_Supplied data_

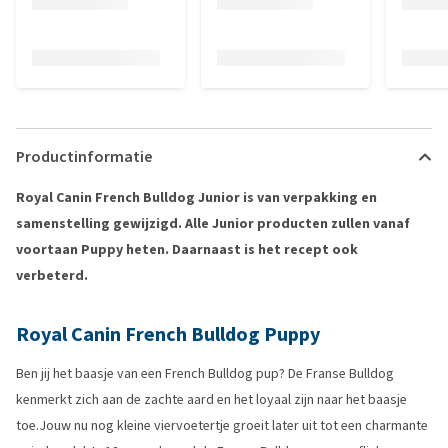
Productinformatie
Royal Canin French Bulldog Junior is van verpakking en
samenstelling gewijzigd. Alle Junior producten zullen vanaf
voortaan Puppy heten. Daarnaast is het recept ook
verbeterd.
Royal Canin French Bulldog Puppy
Ben jij het baasje van een French Bulldog pup? De Franse Bulldog
kenmerkt zich aan de zachte aard en het loyaal zijn naar het baasje
toe.Jouw nu nog kleine viervoetertje groeit later uit tot een charmante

_Work to complete_
Which lines above contain the word "Puppy"? Copy each one.

_Response below_
voortaan Puppy heten. Daarnaast is het recept ook
Royal Canin French Bulldog Puppy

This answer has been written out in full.